Aujourd’hui, en France, à quelques mois des élections présidentielles,
c’est la presse dite de gauche, Libération et Politis, qui doit se
restructurer. Des groupes comme Le nouvel observateur et Le Monde se soutiennent mutuellement en prenant des participations croisées.
Mais du côté de la presse régionale, l’anarchie règne : des villes comme Lyon
sont couvertes par les gratuits distribués dans la rue : Direct soir, 20 minutes, des culturels comme 491 ou encore Métro
le bien nommé.
En Amérique latine, le groupe suédois (Métro) est maintenant très bien implanté et des milliers de Chiliens qui jusqu’ici ne lisaient pas de journaux ont droit à leur feuille d’information quotidienne.
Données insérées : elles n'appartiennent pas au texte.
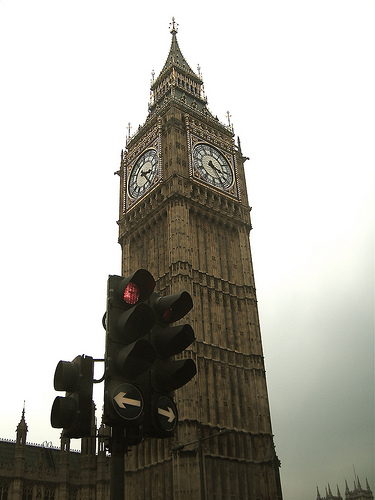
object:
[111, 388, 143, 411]
arrow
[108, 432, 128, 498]
pole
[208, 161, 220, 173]
hands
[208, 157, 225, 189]
hands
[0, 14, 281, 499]
building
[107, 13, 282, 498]
clock tower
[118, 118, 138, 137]
cross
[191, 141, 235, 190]
clock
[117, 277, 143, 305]
red light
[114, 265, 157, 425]
traffic light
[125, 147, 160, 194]
clock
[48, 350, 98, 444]
traffic light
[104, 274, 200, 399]
light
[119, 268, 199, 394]
signal light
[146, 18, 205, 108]
steeple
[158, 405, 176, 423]
arrow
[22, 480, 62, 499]
windows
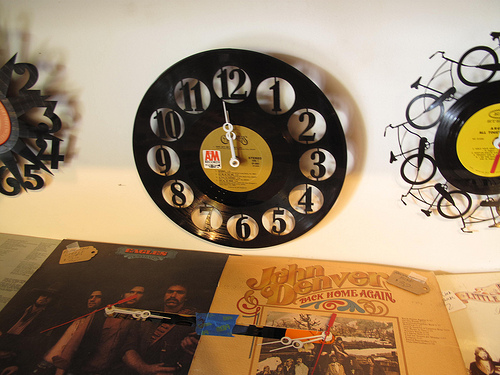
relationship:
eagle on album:
[60, 287, 194, 347] [22, 216, 239, 372]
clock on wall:
[121, 36, 382, 273] [56, 14, 412, 306]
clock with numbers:
[121, 36, 382, 273] [225, 182, 320, 241]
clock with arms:
[121, 36, 382, 273] [203, 88, 268, 194]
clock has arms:
[121, 36, 382, 273] [221, 102, 241, 168]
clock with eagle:
[121, 36, 382, 273] [60, 287, 194, 347]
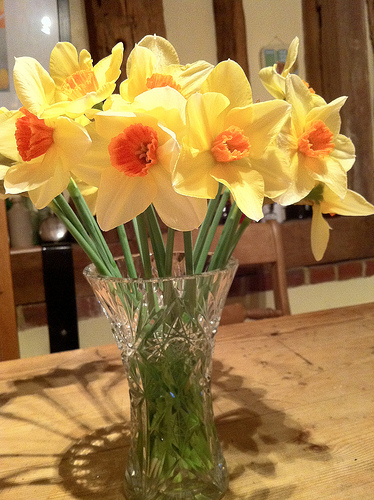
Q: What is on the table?
A: A vase.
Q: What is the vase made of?
A: Glass.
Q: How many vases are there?
A: One.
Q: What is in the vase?
A: Flowers.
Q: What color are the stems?
A: Green.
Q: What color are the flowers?
A: Yellow and orange.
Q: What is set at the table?
A: A chair.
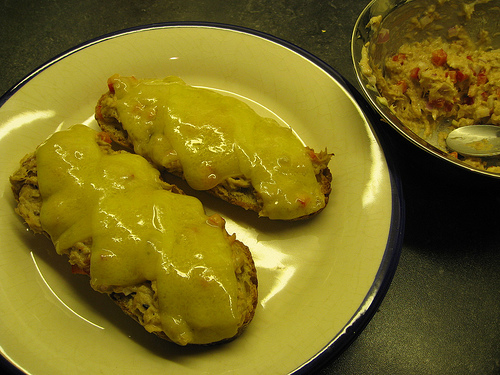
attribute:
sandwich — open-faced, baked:
[102, 73, 345, 216]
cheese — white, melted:
[130, 85, 313, 201]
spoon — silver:
[450, 113, 499, 159]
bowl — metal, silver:
[353, 3, 500, 177]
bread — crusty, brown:
[100, 78, 332, 218]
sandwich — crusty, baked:
[15, 126, 259, 344]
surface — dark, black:
[5, 4, 488, 372]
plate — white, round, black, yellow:
[4, 23, 398, 374]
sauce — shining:
[40, 76, 326, 311]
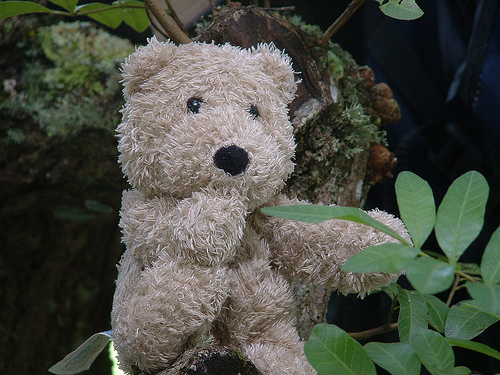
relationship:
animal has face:
[109, 32, 409, 375] [116, 43, 296, 202]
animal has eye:
[109, 32, 409, 375] [179, 79, 205, 117]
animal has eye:
[109, 32, 409, 375] [241, 95, 267, 116]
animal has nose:
[109, 32, 409, 375] [217, 144, 263, 168]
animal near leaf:
[109, 32, 409, 375] [400, 166, 431, 245]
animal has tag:
[109, 32, 409, 375] [47, 327, 144, 374]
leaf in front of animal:
[400, 166, 431, 245] [109, 32, 409, 375]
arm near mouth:
[143, 195, 251, 264] [209, 167, 264, 213]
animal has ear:
[109, 32, 409, 375] [127, 39, 170, 75]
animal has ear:
[109, 32, 409, 375] [252, 39, 294, 94]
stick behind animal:
[315, 0, 381, 41] [109, 32, 409, 375]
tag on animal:
[47, 327, 144, 374] [112, 30, 394, 374]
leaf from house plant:
[400, 166, 431, 245] [347, 202, 497, 374]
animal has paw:
[109, 32, 409, 375] [184, 193, 267, 264]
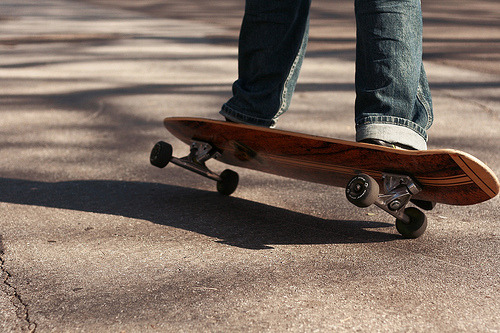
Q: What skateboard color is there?
A: Brown.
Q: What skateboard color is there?
A: Brown.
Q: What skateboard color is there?
A: Brown.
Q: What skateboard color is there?
A: Brown.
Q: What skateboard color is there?
A: Brown.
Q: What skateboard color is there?
A: Brown.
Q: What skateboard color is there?
A: Brown.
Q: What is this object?
A: Skateboard.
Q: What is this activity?
A: Skateboarding.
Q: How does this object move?
A: On wheels.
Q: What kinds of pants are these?
A: Blue jeans.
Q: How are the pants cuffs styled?
A: They are folded over.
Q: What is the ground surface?
A: Cement.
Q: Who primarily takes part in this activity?
A: Teenage boys.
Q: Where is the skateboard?
A: On the pavement.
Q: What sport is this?
A: Skateboarding.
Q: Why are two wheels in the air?
A: Skateboard is tilted.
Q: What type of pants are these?
A: Jeans.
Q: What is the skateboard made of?
A: Wood.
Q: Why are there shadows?
A: Sunny.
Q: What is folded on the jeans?
A: Cuffs.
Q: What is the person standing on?
A: Skateboard.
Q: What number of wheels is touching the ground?
A: 2.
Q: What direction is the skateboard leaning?
A: Right.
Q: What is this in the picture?
A: Feet on the board.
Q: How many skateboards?
A: 1.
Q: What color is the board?
A: Brown.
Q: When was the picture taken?
A: Daytime.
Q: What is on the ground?
A: Concrete.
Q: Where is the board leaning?
A: To the right.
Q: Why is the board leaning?
A: Balance.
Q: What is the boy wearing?
A: Jeans.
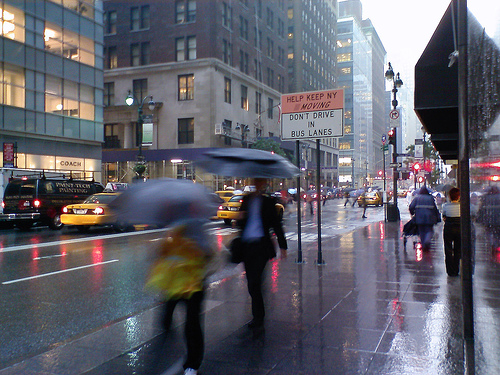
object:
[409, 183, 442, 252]
person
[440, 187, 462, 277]
person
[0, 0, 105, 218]
left buildings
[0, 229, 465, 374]
floor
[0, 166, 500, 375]
road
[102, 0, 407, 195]
building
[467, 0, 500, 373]
glass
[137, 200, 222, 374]
pedestrians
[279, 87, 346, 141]
sign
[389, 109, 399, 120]
sign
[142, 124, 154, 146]
sign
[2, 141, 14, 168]
sign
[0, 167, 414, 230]
traffic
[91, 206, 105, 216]
lights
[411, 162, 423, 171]
light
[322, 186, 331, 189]
umbrella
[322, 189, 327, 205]
person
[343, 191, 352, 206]
person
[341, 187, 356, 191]
umbrella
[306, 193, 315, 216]
person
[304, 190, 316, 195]
umbrella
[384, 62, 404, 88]
street lights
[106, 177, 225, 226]
umbrella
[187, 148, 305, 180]
umbrella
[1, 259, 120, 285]
lines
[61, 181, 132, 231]
car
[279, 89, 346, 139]
signpost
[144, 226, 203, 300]
raincoat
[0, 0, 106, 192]
building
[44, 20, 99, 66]
window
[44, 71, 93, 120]
window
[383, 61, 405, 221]
light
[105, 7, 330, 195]
wall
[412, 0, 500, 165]
street sign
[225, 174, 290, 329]
people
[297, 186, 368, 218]
pederstrians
Face à cette montée en puissance des journaux gratuits, la presse traditionnelle a réagi diversement. Pour rester à Lyon, un quotidien historique comme Le progrès a dû se restructurer et, face à l’érosion de ses lecteurs, tente de concurrencer la presse gratuite sur son propre terrain en créant sans grand succès Lyon plus. Mais la situation est telle que le groupe, qui a déjà dû se débarrasser du magazine Lyon capitale, enchaîne les plans de licenciement et envisage même de se revendre à des groupes étrangers. On dit même que seule une intervention de l’Elysée a pu empêcher sa vente à un fonds d’ investissement avant les élections présidentielles de 2007.
Au Chili, la Copesa, une entreprise liée à la droite conservatrice, qui monopolise la quasi-totalité de la diffusion, a aussi essayé de contrer l’arrivée des gratuits comme Métro et La Hora par la création de titres concurrentiels. Des journaux historiques régionaux comme El mercurio de Valparaiso ne doivent leur salut qu’à la survente d’abonnements de complaisance dans les administrations et au quasi-monopole de la publicité et des annonces légales que le gouvernement fait passer dans ce journal, au grand dam des rares journalistes indépendants, comme Raoul Guttierez, de Granvalparaiso.cl.
Le développement des journaux en ligne
Reste la sortie par le haut, qui pouvait paraître jusqu’ici plus économique et plus écologique (par l’économie de papier et d’encre...). Il s’ agit du développement des journaux en ligne. Mais là encore, les groupes financiers veillent, et on peut s’attendre à ce que l’évolution des technologies et le renchérissement des logiciels et des droits de propriété intellectuelle (sur les photos ou la musique, par exemple) empêche le développement d’une presse libre et diversifiée, et favorise les rachats et regroupements. Il existe tout de même des initiatives indépendantes, comme Elmostrador.cl ou Granvalparaiso, déjà cité, au Chili, ou encore Lyonpeople.com ou Lyonmag.com, pour revenir à Lyon. Mais, même si Lyonmag peut compter sur l’appui du multimillionnaire "anarchiste" Thierry Hermann (le créateur de la maison du chaos), ce genre d’initiative hors circuit a peu de chances de prospérer, et sera vite contrée par les éléphants ultrafinancés par la publicité que sont par exemple Latercera.cl (groupe Copesa) au Chili, ou parismatch.com (groupe Hachette).
Ceux qui pensent que le citoyen moyen sortira gagnant de cette débauche de médias se trompent lourdement, car loin de favoriser la diversité d’opinion, le recours aux mêmes agences de presse favorise les regroupements, et à terme la disparition d’un métier autrefois tant vanté et aujourd’hui tant décrié, celui de journaliste.